> _Records from a data source_
————————

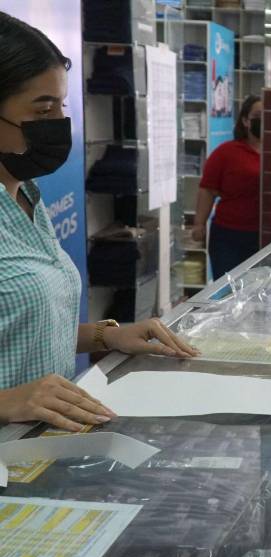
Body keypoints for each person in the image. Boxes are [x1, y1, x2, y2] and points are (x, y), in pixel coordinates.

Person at [0, 12, 198, 433]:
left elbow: (19, 325)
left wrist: (107, 336)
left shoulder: (25, 196)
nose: (58, 122)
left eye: (61, 105)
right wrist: (6, 402)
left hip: (36, 453)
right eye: (42, 108)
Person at [193, 95, 262, 280]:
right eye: (258, 115)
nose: (263, 120)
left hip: (264, 236)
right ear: (246, 121)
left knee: (258, 295)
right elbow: (207, 189)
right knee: (228, 293)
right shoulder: (227, 153)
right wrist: (199, 224)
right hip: (229, 236)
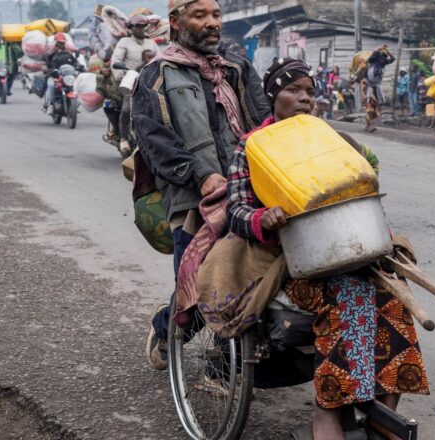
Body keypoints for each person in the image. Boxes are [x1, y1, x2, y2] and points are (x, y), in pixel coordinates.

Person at [228, 56, 429, 440]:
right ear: (274, 97)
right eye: (293, 90)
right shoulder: (252, 147)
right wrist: (262, 218)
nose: (304, 99)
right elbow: (235, 210)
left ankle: (382, 419)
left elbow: (365, 196)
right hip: (291, 264)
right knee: (349, 299)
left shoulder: (332, 141)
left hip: (351, 254)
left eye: (310, 91)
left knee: (394, 303)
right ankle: (329, 415)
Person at [135, 0, 271, 371]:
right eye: (200, 16)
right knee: (195, 294)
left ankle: (226, 368)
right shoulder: (157, 73)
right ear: (176, 22)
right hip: (192, 197)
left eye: (216, 16)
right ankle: (165, 329)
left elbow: (263, 120)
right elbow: (153, 138)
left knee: (258, 280)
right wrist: (201, 174)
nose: (212, 23)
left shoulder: (235, 67)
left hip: (247, 189)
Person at [111, 14, 160, 156]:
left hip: (150, 80)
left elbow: (162, 58)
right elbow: (116, 60)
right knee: (127, 109)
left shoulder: (151, 43)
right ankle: (124, 138)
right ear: (131, 28)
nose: (140, 29)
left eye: (143, 26)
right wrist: (121, 77)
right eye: (137, 26)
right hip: (131, 79)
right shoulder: (124, 42)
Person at [363, 45, 396, 132]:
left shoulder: (383, 64)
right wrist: (381, 48)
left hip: (376, 87)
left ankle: (369, 124)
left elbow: (393, 59)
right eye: (382, 57)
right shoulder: (373, 60)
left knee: (375, 106)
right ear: (378, 57)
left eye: (384, 58)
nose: (383, 59)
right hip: (368, 86)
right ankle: (370, 124)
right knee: (370, 105)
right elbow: (374, 51)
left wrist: (387, 51)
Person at [43, 33, 79, 114]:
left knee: (76, 85)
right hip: (54, 75)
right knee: (51, 85)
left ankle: (74, 105)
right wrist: (48, 69)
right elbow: (46, 61)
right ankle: (50, 105)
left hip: (66, 76)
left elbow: (75, 62)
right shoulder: (51, 52)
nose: (61, 44)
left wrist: (79, 66)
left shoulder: (68, 52)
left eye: (63, 42)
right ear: (56, 42)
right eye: (60, 42)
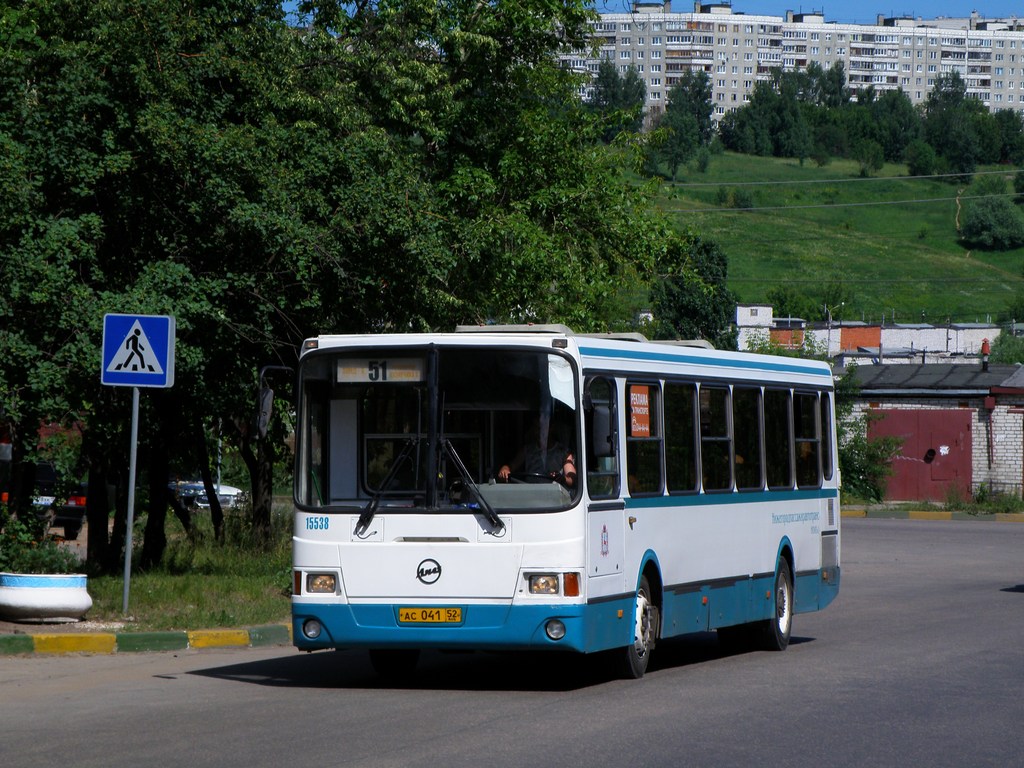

————————

> _Work order_
Retype the data in full. Images do not go in the copy.

> _Task solution_
Body keypoints for each person in the image. Boxes are [x1, y1, x2, y2] and points are (x, y), in pixel coordinates.

Person at [0, 12, 198, 433]:
left elbow: (19, 325)
left wrist: (107, 336)
left shoulder: (25, 196)
nose: (58, 122)
left eye: (61, 105)
right wrist: (6, 402)
left hip: (36, 453)
right eye: (42, 108)
Person at [193, 95, 262, 280]:
right eye: (258, 115)
nose: (263, 120)
left hip: (264, 236)
right ear: (246, 121)
left knee: (258, 295)
right elbow: (207, 189)
right knee: (228, 293)
right shoulder: (227, 153)
right wrist: (199, 224)
right hip: (229, 236)
Body keypoints for each person in the image. Boxes are [x1, y1, x2, y2] and points are (x, y), in pixel coordinates.

Person at [228, 56, 429, 440]:
right ear: (274, 97)
right eye: (293, 90)
right shoulder: (252, 147)
right wrist: (262, 218)
nose: (304, 99)
right elbow: (235, 210)
left ankle: (382, 419)
left elbow: (365, 196)
right hip: (291, 264)
right knee: (349, 299)
left shoulder: (332, 141)
left hip: (351, 254)
left eye: (310, 91)
left knee: (394, 303)
right ankle: (329, 415)
Person at [135, 0, 271, 371]:
right eye: (200, 16)
right knee: (195, 294)
left ankle: (226, 368)
right shoulder: (157, 73)
right ear: (176, 22)
right hip: (192, 197)
left eye: (216, 16)
right ankle: (165, 329)
left elbow: (263, 120)
right elbow: (153, 138)
left knee: (258, 280)
right wrist: (201, 174)
nose: (212, 23)
left shoulder: (235, 67)
left hip: (247, 189)
Person at [111, 14, 160, 156]:
left hip: (150, 80)
left elbow: (162, 58)
right elbow: (116, 60)
right knee: (127, 109)
left shoulder: (151, 43)
right ankle: (124, 138)
right ear: (131, 28)
nose: (140, 29)
left eye: (143, 26)
right wrist: (121, 77)
right eye: (137, 26)
right hip: (131, 79)
right shoulder: (124, 42)
Person at [363, 45, 396, 132]:
left shoulder: (383, 64)
right wrist: (381, 48)
left hip: (376, 87)
left ankle: (369, 124)
left elbow: (393, 59)
right eye: (382, 57)
right shoulder: (373, 60)
left knee: (375, 106)
right ear: (378, 57)
left eye: (384, 58)
nose: (383, 59)
right hip: (368, 86)
right ankle: (370, 124)
right knee: (370, 105)
right elbow: (374, 51)
left wrist: (387, 51)
Person at [43, 33, 79, 114]:
left knee: (76, 85)
right hip: (54, 75)
right knee: (51, 85)
left ankle: (74, 105)
right wrist: (48, 69)
right elbow: (46, 61)
right ankle: (50, 105)
left hip: (66, 76)
left elbow: (75, 62)
right shoulder: (51, 52)
nose: (61, 44)
left wrist: (79, 66)
left shoulder: (68, 52)
left eye: (63, 42)
right ear: (56, 42)
right eye: (60, 42)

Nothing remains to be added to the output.